When we look at the way the word sin is used, in the first two verses, it’s used as a noun. In the last, it’s used as a verb, an action – something we’re not supposed to do. When used as a noun, it’s seen as a category. And that makes a huge difference to how we understand what it means to not be in sin.

When Paul is addressing this, he breaks down his questions.

What shall we say? Are we to continue in sin? Should we sin or are we to sin? The answer is the same, but there’s a big difference in how we understand what it means to be sanctified or made to be in the character of Christ.

So, what does it mean to say that sin exists as a category? It’s not just a singular action but a singular action with consequences. Now, as the human race we are born into it. Think about a child. When they know the difference between right and wrong, they still sometimes choose wrong, and better yet, they know when they are choosing wrong and act accordingly.

Sin is part of our world, and Paul realizes we are in sin. But there’s a significant change that takes place when we are found in Christ. Paul says that we move from being dead in sin to being dead to sin. This category that defines our world and life is no longer the primary thing that defines who we are.

Sin doesn’t rule in us. In Christ we are dead to sin. And so, are we to continue in that sin in this world of sin, just so that grace may abound?

By no means.

This response isn’t quite saying no; it’s not an emphatic no, or a holistic no. No matter which way you look at it, there is no way that if you are found in Christ, your life should be defined or characterized by, or under, the dominion and the ownership of sin anymore. You have been set free.

So, how can we who have died to sin still live in it? Paul says it’s not to say that we will now live these perfect lives but that we will no longer be owned by sin.

Maybe you’ve had a pattern in your life or a pattern in your family – a characteristic that has defined your family for generations. Some of us come from families riddled with addiction or infidelity – generation after generation of sin. And it feels like it owns who we are.

Paul reminds us that we aren’t going to get it perfect. There’s this metaphysical reality, a status outside of ourselves. It’s beyond what we’ve done or even what we may feel or think about ourselves. We can be dead to sin and not have it control us anymore through the power of Jesus.

But it’s not necessarily easy to walk from this metaphysical reality to truth reality. Depending on what you consider to be a certain category and what you believe to be true about a certain category will impact how much you understand it.

Many of us carry a piece of the gospel, especially the piece that we have been justified by faith alone. We are set right by our past sins through Christ’s sacrifice, and now we have this eternal status that when we die, we’re going to heaven and will spend eternity with God.

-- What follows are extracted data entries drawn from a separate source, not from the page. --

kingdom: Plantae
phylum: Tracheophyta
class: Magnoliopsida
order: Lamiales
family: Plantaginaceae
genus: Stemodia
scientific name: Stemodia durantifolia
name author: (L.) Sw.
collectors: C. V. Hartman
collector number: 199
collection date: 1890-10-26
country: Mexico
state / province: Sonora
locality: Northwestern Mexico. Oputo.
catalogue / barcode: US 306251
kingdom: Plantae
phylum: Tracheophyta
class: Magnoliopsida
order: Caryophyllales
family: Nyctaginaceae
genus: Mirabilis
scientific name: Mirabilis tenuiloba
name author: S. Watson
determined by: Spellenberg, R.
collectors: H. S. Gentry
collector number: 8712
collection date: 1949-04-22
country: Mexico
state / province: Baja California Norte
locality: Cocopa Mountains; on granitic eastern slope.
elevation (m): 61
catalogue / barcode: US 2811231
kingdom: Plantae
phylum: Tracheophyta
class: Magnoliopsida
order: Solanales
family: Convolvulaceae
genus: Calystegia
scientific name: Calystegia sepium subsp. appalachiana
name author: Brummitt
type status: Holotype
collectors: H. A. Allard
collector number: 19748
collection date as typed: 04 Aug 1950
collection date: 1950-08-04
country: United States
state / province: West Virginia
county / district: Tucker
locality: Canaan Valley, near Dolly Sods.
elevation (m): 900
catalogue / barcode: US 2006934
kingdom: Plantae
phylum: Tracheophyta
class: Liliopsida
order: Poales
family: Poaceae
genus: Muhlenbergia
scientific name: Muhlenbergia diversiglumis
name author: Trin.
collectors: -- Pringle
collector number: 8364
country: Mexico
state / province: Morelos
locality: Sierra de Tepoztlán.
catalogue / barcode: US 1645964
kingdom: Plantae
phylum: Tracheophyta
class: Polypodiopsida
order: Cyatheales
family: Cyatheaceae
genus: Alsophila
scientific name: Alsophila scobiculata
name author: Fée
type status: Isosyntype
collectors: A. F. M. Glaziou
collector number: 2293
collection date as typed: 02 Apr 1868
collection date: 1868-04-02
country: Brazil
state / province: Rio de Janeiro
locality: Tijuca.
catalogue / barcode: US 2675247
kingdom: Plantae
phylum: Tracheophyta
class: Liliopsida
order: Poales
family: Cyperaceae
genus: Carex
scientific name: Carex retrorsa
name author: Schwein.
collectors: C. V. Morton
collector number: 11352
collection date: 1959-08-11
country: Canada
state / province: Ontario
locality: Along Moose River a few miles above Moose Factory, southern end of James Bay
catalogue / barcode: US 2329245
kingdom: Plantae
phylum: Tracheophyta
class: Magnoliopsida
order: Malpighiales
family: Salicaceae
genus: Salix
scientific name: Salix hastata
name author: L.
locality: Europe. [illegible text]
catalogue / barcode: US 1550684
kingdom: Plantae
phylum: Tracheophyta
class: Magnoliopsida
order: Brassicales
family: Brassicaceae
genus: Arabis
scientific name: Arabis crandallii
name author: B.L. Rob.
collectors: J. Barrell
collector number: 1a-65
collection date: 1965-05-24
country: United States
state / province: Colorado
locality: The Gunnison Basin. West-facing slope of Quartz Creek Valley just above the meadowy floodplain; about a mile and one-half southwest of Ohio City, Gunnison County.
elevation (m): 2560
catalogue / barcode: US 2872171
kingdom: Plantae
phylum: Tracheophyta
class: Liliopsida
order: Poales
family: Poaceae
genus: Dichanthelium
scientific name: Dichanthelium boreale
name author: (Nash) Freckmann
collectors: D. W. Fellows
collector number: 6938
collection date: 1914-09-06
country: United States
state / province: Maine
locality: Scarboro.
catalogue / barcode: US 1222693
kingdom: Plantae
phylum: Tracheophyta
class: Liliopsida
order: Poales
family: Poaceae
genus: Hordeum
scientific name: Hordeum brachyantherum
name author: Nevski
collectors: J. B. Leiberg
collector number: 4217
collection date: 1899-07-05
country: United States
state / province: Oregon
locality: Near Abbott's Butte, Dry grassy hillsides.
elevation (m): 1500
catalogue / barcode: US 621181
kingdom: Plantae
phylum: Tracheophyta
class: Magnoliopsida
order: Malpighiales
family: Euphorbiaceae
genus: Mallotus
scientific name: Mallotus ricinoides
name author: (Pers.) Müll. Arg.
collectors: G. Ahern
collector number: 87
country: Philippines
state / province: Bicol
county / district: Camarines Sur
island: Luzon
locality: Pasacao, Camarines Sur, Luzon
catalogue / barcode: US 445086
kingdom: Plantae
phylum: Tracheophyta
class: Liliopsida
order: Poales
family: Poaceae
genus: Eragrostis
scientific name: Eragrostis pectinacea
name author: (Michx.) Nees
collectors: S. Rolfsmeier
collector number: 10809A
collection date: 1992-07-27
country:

We are forgiven for our sins. And that is true – but it’s not the whole gospel.

Your life is set free from your past, and you have to make a practical difference because you are dead to sin, meaning your life is transformed now and can lead to a new kind of living.

Maybe you don’t quite have a picture of the fullness of the good news. We are called to walk in the newness of life. We believe in salvation, that Jesus died, rose, and one day will return. Now, if we have died with Christ, we believe that we will also live with Him. So, you must consider yourself dead to sin and alive in Jesus.

Present yourself to God as those brought from death to life, and then present your members to God as instruments for righteousness. We live in a meritocracy world where this is always the opposite. The first thing we do is act. If we can do the job well enough, work hard enough, and earn it, then we’ll get a promotion or be elected.

In our world, action bears results, and results lead to status. However, Paul says that the economy of God is the complete opposite. You already have the position. You already have the stature because of who God is and what He has done for you. Therefore, all you have to do is own it, believe it, and hold onto it.

Jesus died for us. He died to set us free from our ambitions, striving, efforts, and own righteousness. He set us free from the struggles of this world, the difficulties, sinful family patterns, and challenges.